The ledge was only four feet wide, and they would have been standing on top of each other if Liza hadn’t moved toward Shep’s head when Conner reached the ledge.
Liza tested for a pulse at the base of Shep’s jaw while Conner knelt next to him and lifted his shirt, looking for bruising. He found a dark splotch down by his lower rib, just above his abdomen.
“His pulse is weak, and rapid. His breathing is really shallow,” Liza said.
“After a fall like that, he probably has internal bleeding.” Conner worked off his pack and reached inside, pulling out a Mylar rescue blanket. He draped it over Shep. “I don’t want to move him, but we need to try and slow the bleeding. How’s his head?”
Liza felt around his skull, her hands gentle. The boy’s eyes didn’t open. “He’s got a wound just above his ear, but it doesn’t feel deep. And his skull isn’t soft, so I don’t think it’s broken.” She, too, had taken off her pack and now dug around, pulling out a first aid kit. She pulled out a handful of thick gauze pads and worked them under his head.
“We need to get a look at that leg wound,” Conner said. He pulled out his knife, sheathed in his belt, and began to tear at the fabric of the boy’s jeans, working his way past the fracture to the knee.
There a bone spur stuck out the back of Shep’s leg, tearing the calf.
A tap on his shoulder, and Liza handed him a roll of gauze, a handful of pads. “Cover the wound, and we’ll figure out if we can splint it.”
He could hardly believe this was the same person who’d called him just six hours ago, frantic.
Reflex? Panic?
He was hoping for Good Excuse to Call Conner because if she didn’t need him, she certainly wouldn’t invite him back into her life after they got Shep—and Esther—back up the mountain.
Conner pressed the pad on the wound, and Liza helped him wrap Shep’s leg.
Then he watched as she put her hands on Shep’s head and closed her eyes.
Was she—praying?
Yep. And seeing it, his entire body ached.
I kept praying for you...
Did she still think of him, still pray?
He got up and pulled out his walkie.
“Young, Brooks. Pete, come in.”
He waited, then the voice kicked in, crackly, but clearer than he would have expected.
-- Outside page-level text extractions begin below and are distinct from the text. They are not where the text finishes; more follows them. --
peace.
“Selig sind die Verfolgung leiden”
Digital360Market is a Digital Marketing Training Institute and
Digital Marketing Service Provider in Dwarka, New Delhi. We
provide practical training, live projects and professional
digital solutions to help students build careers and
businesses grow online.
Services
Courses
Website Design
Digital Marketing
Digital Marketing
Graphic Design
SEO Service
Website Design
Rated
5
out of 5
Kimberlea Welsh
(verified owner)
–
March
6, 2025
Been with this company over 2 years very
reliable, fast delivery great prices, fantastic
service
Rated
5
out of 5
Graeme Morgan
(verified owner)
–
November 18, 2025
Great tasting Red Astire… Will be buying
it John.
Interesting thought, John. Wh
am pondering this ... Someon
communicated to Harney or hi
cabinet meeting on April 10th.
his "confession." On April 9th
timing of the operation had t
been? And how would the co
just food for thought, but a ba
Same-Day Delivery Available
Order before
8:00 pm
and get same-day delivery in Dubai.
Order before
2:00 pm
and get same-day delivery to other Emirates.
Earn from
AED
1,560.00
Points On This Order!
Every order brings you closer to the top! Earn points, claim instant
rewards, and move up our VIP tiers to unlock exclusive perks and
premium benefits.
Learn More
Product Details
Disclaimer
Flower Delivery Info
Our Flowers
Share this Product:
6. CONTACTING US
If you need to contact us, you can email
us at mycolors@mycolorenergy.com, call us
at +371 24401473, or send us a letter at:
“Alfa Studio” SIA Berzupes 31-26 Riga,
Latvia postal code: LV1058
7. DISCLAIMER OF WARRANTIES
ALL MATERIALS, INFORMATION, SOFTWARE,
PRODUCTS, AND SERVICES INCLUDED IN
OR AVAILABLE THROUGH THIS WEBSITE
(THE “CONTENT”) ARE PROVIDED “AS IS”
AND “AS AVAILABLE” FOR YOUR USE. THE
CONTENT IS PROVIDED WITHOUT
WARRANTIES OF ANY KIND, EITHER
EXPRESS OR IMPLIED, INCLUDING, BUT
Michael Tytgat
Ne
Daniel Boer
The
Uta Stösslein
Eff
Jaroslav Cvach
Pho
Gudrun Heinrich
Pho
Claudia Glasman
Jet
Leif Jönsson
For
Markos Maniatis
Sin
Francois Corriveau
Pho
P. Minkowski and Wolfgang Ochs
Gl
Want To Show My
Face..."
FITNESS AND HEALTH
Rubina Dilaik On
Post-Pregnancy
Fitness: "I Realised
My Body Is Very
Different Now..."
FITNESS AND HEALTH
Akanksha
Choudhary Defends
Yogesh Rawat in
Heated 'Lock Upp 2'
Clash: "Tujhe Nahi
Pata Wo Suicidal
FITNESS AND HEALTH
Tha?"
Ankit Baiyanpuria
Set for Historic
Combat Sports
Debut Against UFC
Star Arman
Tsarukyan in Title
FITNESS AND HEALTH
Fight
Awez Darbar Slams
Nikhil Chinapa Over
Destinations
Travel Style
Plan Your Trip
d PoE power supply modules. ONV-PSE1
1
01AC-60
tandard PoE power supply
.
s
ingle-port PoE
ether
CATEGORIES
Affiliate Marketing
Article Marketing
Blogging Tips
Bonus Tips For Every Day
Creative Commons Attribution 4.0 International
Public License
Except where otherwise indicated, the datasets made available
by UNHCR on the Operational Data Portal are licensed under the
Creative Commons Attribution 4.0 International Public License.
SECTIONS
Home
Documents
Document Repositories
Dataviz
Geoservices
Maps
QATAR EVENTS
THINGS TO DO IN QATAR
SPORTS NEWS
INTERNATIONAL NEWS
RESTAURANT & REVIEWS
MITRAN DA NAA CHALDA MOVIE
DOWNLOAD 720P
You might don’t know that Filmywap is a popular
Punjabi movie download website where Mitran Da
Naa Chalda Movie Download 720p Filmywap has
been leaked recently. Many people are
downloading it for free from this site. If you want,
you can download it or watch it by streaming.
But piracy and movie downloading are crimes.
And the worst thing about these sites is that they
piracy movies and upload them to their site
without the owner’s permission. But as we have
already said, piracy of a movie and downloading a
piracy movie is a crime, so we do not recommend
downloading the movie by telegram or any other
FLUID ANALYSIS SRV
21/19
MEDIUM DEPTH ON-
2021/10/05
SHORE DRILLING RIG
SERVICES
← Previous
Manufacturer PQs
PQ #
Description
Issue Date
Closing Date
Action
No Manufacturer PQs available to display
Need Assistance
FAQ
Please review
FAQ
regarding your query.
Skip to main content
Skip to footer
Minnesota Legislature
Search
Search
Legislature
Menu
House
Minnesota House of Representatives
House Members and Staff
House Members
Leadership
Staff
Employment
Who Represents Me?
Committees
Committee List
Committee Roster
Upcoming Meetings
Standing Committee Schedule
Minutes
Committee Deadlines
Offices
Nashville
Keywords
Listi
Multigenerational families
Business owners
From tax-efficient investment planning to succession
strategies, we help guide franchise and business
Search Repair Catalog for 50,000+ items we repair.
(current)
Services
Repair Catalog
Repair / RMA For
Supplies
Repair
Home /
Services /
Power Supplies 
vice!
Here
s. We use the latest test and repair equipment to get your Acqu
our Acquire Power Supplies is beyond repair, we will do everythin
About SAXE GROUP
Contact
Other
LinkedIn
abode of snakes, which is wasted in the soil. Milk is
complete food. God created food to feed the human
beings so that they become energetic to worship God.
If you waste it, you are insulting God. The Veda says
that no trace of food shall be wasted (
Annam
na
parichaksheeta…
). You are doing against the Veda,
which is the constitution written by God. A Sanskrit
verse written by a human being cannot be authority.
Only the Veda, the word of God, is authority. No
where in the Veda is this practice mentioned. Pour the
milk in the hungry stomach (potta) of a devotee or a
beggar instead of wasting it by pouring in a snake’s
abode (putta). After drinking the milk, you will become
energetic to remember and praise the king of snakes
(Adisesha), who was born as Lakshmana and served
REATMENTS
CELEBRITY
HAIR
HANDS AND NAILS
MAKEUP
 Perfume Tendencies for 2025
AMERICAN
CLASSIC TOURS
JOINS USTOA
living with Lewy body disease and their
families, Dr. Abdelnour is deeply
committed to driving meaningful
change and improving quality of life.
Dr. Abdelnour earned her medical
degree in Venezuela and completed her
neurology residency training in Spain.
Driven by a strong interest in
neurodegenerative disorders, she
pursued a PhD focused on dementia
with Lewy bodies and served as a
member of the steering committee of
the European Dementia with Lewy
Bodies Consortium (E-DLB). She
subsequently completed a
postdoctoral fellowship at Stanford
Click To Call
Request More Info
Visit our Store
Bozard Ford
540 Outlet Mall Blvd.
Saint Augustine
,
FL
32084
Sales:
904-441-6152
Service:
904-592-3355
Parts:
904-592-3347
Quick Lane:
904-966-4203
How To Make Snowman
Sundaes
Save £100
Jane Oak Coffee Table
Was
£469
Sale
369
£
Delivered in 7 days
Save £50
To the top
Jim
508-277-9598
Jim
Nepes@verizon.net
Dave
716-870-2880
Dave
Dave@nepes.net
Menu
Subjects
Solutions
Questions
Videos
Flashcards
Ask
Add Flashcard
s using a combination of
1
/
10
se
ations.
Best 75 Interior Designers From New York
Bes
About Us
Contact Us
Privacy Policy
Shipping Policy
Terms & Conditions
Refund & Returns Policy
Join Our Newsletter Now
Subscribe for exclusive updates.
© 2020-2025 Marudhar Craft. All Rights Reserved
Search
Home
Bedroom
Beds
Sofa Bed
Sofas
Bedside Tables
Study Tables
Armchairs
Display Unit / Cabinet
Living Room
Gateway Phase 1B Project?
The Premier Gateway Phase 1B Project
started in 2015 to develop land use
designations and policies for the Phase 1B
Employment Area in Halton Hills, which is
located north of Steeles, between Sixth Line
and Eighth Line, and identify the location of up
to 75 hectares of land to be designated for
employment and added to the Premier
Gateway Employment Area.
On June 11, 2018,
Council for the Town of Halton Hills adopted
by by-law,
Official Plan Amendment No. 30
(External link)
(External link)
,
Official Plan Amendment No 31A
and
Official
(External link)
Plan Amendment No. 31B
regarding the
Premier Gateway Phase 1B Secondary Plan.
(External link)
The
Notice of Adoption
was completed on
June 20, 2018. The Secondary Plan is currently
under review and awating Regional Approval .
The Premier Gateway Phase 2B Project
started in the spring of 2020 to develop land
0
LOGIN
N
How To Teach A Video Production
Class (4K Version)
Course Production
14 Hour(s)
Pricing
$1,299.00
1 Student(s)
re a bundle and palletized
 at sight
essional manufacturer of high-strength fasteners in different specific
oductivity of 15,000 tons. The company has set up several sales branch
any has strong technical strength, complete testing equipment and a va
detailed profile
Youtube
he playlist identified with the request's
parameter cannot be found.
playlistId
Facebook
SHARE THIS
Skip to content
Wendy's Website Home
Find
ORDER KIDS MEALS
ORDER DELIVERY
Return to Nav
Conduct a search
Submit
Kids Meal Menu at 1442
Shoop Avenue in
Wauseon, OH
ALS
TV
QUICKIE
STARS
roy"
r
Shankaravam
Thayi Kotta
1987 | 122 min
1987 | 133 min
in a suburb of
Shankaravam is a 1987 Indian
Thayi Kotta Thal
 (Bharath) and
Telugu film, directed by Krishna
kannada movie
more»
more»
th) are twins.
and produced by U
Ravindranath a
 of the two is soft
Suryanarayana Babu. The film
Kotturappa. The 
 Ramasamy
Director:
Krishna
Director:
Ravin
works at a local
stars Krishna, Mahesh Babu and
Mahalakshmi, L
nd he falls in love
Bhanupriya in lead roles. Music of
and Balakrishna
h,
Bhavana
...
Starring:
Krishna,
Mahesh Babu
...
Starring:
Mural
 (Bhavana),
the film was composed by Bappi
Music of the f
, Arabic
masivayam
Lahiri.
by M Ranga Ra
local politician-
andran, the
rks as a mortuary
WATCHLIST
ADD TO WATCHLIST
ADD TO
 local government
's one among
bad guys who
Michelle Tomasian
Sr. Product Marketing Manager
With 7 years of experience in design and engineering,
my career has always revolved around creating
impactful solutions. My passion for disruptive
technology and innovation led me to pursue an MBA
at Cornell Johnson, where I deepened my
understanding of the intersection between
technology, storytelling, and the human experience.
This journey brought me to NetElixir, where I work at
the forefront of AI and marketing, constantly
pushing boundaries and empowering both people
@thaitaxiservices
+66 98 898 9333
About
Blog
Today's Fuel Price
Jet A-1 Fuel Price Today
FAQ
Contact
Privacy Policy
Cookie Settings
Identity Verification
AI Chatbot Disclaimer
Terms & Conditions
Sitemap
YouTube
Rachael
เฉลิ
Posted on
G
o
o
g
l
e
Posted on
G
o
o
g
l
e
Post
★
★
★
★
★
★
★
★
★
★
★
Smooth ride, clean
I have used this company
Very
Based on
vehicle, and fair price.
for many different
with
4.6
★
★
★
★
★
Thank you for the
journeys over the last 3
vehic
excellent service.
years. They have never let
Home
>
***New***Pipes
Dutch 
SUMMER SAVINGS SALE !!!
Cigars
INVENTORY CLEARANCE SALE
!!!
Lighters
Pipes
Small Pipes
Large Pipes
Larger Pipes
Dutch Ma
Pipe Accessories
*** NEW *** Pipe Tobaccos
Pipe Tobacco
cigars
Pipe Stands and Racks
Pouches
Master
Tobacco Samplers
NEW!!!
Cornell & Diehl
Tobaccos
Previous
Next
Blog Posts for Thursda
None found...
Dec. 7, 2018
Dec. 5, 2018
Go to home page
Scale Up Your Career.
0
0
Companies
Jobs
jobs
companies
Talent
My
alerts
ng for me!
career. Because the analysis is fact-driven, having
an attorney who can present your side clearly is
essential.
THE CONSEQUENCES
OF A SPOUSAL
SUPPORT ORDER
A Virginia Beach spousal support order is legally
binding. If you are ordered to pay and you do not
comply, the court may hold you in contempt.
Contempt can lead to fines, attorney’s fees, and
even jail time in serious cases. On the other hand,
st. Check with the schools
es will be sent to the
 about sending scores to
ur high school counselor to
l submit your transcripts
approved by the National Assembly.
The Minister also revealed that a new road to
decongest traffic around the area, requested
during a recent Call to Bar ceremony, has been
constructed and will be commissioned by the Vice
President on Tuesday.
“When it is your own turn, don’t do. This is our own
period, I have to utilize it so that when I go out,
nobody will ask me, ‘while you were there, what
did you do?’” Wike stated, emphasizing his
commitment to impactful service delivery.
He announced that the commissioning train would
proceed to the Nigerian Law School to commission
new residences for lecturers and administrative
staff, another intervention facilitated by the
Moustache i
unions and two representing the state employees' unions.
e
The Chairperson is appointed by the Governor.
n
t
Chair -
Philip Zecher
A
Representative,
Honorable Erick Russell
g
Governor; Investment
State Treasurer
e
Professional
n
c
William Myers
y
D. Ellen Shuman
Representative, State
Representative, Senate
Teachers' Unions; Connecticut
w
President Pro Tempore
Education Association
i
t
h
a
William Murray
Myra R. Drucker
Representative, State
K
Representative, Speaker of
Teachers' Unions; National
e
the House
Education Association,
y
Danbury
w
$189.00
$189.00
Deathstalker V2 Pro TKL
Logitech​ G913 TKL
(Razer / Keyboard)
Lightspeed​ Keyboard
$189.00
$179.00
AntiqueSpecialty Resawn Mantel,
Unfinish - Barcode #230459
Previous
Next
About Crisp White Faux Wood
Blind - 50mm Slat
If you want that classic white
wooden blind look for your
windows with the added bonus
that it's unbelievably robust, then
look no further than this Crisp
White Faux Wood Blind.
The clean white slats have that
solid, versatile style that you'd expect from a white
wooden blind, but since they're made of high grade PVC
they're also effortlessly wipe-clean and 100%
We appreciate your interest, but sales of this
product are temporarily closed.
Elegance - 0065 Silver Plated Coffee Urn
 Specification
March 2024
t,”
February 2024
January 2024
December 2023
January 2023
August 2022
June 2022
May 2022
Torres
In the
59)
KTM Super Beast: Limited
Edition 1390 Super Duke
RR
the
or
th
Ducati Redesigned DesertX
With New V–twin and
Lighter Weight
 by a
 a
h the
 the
“Brooks, Young. What’s your position?”
“We found the boy. He’s on a ledge overlooking a waterfall on the north fork of Bull River.”
Silence, then, “Roger that, Conner. And, uh, what’s his...status?”
Conner could picture Pete walking away from the rangers and especially Dr. Billings as he phrased his question.
“Alive. He took a fall, broke his leg, probably has internal injuries, maybe a broken shoulder. He hit his head, too. I think he’s in shock.”
A beat, then, “Roger that. We’re on our way. Can you give us your best position?”
Conner pulled out his map, gave the coordinates.
“We’re a good five clicks from you,” Pete came back. “Ranger Eric suggests we call in the chopper out of Mercy Falls. PEAK Rescue has a hoist and an EMT team.”
“Roger that. Can you get hold of dispatch?”
“Will do. Dr. Billings wants to talk to you.”
He shot a look at Liza, but she was still praying.
“How badly injured is he?” Billings’s asked.
“We’re working on getting the bleeding stopped and we’re keeping him warm.”
“Don’t give him any liquids, he might vomit them up.”
“Roger that. We’ll keep you informed.”
Conner clipped the walkie on his belt and crouched down next to the boy, touching his face. Cool, almost clammy. Please, let him not be going into shock.
That’s when he saw Liza’s hand trembling, her body shaking. Her breath shuddered out.